Culture, even one as decadent as the American culture of Eisenhower and post-Eisenhower America, exerts such a powerful, deranging force on the personality that Kerouac remained defensive about his "bum" life, as you can discern from the above passage. Shouldn't he have been inside one of those little houses watching television, with his life insurance current, his medical plan in place, his car payments up to date, his mortgage half-paid, the kids' orthodontia taken care of, the freezer packed, the two-week vacation planned, even the funeral plot purchased?
My cousin the Santa Cruz writer, now no longer in the same corporeal form but returned to the star atoms from which he, and all of us, coalesced (and to which we shall all return), included among his aperçus (he was very good with the trenchant aperçu), that it is at the beginning of social trends that we often see the greatest, and most telling, rebellion, because the artists and other observers can most clearly see the trend for what it is. So it was for the Beats. American conformity of the Eisenhower Generation (and all that followed) wasn't a cool scene, man. It was like nowhere.

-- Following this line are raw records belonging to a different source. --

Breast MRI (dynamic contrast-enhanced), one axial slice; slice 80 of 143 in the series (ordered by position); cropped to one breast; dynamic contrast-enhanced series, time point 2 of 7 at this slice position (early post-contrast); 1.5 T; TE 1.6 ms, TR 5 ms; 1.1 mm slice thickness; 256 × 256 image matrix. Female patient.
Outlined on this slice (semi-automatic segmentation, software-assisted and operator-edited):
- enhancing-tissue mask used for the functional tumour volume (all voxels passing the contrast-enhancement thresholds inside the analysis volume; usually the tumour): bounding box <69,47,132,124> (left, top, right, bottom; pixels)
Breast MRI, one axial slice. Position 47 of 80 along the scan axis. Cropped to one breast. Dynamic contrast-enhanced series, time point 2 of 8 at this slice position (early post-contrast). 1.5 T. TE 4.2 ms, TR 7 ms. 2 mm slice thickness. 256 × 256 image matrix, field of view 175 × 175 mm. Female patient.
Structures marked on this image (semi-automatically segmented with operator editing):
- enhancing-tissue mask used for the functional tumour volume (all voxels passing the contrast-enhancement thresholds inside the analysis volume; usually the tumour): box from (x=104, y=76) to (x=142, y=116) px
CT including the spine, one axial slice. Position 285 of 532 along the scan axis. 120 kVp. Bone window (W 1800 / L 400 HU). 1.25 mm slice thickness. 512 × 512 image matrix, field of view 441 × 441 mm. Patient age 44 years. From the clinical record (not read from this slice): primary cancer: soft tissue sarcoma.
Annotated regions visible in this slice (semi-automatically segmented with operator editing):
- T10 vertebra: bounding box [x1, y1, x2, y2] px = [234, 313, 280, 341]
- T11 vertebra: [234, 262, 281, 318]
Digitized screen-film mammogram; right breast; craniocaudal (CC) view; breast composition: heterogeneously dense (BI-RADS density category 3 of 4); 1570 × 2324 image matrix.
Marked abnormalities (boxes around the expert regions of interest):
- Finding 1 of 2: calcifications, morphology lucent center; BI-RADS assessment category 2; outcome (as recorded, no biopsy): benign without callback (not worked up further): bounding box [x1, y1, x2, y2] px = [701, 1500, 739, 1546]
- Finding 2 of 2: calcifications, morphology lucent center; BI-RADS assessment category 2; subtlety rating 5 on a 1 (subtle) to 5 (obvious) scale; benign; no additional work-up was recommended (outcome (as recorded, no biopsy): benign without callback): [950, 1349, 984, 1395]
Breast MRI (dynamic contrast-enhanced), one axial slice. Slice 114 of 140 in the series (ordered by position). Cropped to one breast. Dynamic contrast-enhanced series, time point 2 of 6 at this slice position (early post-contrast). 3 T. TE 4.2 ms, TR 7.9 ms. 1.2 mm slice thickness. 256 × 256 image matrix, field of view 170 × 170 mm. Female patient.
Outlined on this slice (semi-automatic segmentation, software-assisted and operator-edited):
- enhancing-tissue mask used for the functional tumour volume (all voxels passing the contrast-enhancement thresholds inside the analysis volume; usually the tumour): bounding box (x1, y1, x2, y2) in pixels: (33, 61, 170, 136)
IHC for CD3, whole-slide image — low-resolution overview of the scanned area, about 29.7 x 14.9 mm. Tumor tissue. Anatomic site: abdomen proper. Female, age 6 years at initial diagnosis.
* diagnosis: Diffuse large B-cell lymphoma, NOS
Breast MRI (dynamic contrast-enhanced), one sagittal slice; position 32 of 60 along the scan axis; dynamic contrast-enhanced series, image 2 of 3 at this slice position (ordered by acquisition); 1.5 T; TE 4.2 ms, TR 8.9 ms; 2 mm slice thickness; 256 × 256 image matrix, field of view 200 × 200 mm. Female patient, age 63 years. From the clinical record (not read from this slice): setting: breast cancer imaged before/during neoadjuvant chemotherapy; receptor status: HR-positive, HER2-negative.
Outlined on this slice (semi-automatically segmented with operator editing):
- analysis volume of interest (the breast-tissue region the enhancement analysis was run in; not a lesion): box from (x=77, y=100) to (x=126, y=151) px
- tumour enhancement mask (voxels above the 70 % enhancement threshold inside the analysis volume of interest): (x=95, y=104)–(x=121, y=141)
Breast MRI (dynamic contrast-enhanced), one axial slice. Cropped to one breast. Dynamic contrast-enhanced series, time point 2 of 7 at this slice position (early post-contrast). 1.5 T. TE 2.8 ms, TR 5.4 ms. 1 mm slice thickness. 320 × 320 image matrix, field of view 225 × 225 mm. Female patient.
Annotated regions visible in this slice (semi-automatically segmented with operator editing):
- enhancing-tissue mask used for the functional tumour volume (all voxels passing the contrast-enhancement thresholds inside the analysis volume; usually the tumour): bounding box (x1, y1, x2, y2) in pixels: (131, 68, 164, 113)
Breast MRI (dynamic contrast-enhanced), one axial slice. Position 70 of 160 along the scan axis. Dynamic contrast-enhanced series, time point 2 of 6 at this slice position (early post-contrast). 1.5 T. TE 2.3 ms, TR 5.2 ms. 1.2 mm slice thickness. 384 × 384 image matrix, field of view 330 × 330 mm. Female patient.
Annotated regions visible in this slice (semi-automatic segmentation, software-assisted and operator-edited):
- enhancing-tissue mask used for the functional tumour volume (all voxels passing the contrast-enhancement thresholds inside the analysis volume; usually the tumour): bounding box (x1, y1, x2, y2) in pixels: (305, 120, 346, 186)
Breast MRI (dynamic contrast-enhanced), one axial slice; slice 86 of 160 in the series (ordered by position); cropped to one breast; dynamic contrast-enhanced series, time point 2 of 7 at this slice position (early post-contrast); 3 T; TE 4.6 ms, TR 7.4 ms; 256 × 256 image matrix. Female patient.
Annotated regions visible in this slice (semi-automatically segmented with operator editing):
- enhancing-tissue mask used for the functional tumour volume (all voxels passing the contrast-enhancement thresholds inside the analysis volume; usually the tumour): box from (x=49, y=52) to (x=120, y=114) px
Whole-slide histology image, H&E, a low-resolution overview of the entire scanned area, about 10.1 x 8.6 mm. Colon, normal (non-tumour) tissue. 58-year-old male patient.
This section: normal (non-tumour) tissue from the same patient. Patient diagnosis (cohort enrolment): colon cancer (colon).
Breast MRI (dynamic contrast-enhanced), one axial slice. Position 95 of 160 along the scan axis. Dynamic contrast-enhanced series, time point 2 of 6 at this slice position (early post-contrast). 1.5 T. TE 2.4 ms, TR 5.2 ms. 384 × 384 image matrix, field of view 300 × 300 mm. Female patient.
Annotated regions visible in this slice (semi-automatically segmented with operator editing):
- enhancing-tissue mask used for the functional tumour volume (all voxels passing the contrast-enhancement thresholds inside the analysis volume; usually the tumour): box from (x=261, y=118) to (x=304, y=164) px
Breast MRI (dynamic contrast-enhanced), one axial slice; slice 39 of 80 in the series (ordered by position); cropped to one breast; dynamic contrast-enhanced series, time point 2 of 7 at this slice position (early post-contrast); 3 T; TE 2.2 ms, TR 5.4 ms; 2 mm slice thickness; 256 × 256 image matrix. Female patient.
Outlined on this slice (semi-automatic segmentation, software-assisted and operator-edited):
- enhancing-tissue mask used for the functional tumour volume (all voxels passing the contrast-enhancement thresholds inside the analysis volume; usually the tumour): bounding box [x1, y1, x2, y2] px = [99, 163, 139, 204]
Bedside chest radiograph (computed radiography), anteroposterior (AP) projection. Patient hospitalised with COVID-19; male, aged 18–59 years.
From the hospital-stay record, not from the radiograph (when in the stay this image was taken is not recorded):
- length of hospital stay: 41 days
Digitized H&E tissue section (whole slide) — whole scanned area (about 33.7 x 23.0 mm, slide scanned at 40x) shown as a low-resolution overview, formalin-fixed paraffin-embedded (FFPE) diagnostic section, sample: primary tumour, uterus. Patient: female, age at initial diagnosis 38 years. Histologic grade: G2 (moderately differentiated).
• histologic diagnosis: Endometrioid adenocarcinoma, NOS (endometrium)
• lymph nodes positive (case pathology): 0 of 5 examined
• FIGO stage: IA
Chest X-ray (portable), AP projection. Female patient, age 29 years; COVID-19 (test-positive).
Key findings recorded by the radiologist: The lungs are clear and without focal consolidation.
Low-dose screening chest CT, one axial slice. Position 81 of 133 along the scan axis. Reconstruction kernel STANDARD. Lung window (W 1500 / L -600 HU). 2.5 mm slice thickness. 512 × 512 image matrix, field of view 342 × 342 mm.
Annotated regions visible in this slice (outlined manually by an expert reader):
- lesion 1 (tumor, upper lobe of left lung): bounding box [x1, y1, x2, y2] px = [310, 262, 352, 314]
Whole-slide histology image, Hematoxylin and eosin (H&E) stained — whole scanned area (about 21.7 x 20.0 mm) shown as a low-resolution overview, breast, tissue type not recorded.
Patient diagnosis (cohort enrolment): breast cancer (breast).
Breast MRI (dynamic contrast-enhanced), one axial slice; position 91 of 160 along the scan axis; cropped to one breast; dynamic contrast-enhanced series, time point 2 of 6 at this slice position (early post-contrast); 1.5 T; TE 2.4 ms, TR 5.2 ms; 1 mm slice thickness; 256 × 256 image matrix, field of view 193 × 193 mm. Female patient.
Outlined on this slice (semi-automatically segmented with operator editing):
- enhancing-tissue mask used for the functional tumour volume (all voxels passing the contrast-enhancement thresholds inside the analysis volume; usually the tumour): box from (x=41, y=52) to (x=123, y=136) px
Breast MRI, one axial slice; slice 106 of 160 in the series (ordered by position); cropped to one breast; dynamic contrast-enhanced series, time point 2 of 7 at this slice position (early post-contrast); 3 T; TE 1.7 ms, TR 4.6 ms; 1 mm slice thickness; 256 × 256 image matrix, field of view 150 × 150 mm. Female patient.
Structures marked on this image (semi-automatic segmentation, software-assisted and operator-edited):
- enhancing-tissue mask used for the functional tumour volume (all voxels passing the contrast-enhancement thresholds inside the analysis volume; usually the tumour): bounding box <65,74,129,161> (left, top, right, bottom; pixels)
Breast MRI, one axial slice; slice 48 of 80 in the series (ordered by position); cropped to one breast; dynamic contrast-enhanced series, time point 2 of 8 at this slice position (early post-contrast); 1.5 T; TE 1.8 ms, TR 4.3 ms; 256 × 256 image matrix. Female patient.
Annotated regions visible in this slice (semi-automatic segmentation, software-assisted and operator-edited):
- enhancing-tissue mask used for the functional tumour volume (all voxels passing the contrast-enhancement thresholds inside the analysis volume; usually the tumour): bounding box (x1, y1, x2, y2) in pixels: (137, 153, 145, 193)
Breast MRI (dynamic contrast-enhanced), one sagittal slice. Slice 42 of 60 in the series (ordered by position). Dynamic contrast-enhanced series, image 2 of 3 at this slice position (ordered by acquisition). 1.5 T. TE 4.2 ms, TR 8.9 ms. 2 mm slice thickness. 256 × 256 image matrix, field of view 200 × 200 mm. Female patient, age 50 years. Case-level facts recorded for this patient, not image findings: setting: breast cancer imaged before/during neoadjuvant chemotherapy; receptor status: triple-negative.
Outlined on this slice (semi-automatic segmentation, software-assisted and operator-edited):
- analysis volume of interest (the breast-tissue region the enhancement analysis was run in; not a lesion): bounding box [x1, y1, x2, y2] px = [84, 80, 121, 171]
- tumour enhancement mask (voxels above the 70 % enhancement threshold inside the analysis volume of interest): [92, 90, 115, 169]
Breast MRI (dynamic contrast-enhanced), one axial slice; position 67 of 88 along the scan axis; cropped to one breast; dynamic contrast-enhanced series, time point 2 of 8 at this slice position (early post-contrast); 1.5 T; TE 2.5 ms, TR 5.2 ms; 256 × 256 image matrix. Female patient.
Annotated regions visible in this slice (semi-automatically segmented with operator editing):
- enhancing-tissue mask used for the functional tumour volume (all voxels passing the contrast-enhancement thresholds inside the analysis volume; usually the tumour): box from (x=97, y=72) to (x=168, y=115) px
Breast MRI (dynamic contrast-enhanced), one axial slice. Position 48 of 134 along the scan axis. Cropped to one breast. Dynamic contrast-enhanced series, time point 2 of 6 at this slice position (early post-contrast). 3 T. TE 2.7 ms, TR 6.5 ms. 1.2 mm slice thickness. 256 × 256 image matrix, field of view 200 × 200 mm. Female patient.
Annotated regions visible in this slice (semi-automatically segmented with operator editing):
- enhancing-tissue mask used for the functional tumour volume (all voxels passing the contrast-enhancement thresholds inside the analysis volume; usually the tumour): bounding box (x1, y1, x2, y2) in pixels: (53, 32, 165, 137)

Like Vincent Van Gogh, Kerouac may have had too beautiful a soul for this world. The pain was too intense. As Gary Snyder (fictionalized as "Japhy Ryder" in Bums) remarks about him, Jack had a "great pity for the world and all the living things within it." Kerouac sought refuge wherever he could, in the nonsense of Zen Buddhism, in alcohol (he was an alcoholic Zen Buddhist, worthy of a koan in itself), but mostly in the physical beauty of the natural world, in moonlight, the Steep Ravine Trail over Mount Tamalpais, the eastern reaches of the Sierra Nevada, the Skagit Valley of Washington state. He lived 47 years before his addicition killed him. I doubt that he would have lasted as long in our day and age.